In trying to capture the significance of the radicalization of today's Republican Party, it's sometimes helpful to take note of who has been pushed from the GOP mainstream. Federal Reserve Chairman Ben Bernanke, for example, used to be considered a conservative Republican. But since he believes in using monetary policy to improve the economy, today's GOP considers him too liberal.
Ronald Reagan used to be considered a Republican on a near-demigod status, but he's practically a Democrat by 21st century standards.
And then there's Richard Posner, a conservative judicial icon and Reagan appointee, who marvels at what's become of his party.
Judge Richard Posner, a conservative on the 7th U.S. Circuit Court of Appeals in Chicago, has long been one of the nation's most respected and admired legal thinkers on the right. But in an interview with NPR, he expressed exasperation at the modern Republican Party, and confessed that he has become "less conservative" as a result.Posner expressed admiration for President Ronald Reagan and the economist Milton Friedman, two pillars of conservatism. But over the past 10 years, Posner said, "there's been a real deterioration in conservative thinking. And that has to lead people to re-examine and modify their thinking.""I've become less conservative since the Republican Party started becoming goofy," he said.
Congratulations, GOP. You've even gone too far for Posner.
What's more, looking at the reaction to the Supreme Court's ruling on the Affordable Care Act, and the right's apoplexy towards Chief Justice John Roberts, Posner added, "Because if you put [yourself] in his position ... what's he supposed to think?

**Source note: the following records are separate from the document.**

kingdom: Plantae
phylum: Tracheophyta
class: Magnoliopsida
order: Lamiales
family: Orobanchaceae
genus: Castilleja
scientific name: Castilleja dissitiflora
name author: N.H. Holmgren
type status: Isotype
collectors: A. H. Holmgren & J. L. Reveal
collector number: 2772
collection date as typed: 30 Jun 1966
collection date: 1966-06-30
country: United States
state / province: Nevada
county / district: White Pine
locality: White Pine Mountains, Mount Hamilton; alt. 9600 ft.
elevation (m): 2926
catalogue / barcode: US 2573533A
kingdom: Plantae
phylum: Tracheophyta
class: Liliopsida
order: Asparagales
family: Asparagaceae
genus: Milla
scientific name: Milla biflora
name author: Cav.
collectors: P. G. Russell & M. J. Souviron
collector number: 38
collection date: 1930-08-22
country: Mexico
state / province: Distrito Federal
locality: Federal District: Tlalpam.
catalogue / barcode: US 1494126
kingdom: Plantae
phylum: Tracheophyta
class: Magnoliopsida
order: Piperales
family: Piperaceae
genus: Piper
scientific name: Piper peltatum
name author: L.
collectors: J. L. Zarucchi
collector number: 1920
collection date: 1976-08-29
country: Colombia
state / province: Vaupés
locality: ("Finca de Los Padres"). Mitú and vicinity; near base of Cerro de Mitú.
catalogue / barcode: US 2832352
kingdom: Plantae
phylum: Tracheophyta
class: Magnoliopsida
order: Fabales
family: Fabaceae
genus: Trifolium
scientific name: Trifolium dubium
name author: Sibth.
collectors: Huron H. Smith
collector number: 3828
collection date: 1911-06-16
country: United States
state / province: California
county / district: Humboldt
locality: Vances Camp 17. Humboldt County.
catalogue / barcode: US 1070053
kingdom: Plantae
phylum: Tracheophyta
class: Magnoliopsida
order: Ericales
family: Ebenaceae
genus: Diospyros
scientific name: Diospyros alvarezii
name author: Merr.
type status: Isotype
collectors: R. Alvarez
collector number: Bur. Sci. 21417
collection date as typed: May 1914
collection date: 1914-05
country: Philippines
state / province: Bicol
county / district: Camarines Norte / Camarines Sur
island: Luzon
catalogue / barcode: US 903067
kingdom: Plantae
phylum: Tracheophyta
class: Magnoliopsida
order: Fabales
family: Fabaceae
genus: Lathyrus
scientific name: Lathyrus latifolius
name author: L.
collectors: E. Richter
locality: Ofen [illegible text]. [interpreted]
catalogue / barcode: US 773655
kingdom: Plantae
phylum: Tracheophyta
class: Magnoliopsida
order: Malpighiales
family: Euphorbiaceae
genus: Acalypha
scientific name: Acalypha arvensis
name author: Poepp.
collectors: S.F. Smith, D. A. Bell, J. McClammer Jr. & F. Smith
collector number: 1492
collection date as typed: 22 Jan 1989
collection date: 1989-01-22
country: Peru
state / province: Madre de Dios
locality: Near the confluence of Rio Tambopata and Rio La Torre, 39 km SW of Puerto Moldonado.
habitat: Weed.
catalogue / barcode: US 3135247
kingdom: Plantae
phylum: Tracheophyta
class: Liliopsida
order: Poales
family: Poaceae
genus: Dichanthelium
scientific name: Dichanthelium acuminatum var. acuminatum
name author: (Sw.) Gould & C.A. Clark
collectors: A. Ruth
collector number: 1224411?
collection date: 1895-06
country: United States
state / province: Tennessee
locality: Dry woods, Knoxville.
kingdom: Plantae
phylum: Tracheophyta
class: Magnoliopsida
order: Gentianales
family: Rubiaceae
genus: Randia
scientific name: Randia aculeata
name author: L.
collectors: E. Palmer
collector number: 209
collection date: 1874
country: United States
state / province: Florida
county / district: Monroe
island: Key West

That he finds his allies to be a bunch of crackpots? Does that help the conservative movement? I mean, what would you do if you were Roberts? All the sudden you find out that the people you thought were your friends have turned against you, they despise you, they mistreat you, they leak to the press. What do you do? Do you become more conservative? Or do you say, 'What am I doing with this crowd of lunatics?' Right? Maybe you have to re-examine your position."
Keep in mind, when Posner uses words like "lunatics" and "crackpots," he's apparently referring to the other conservatives on the U.S. Supreme Court.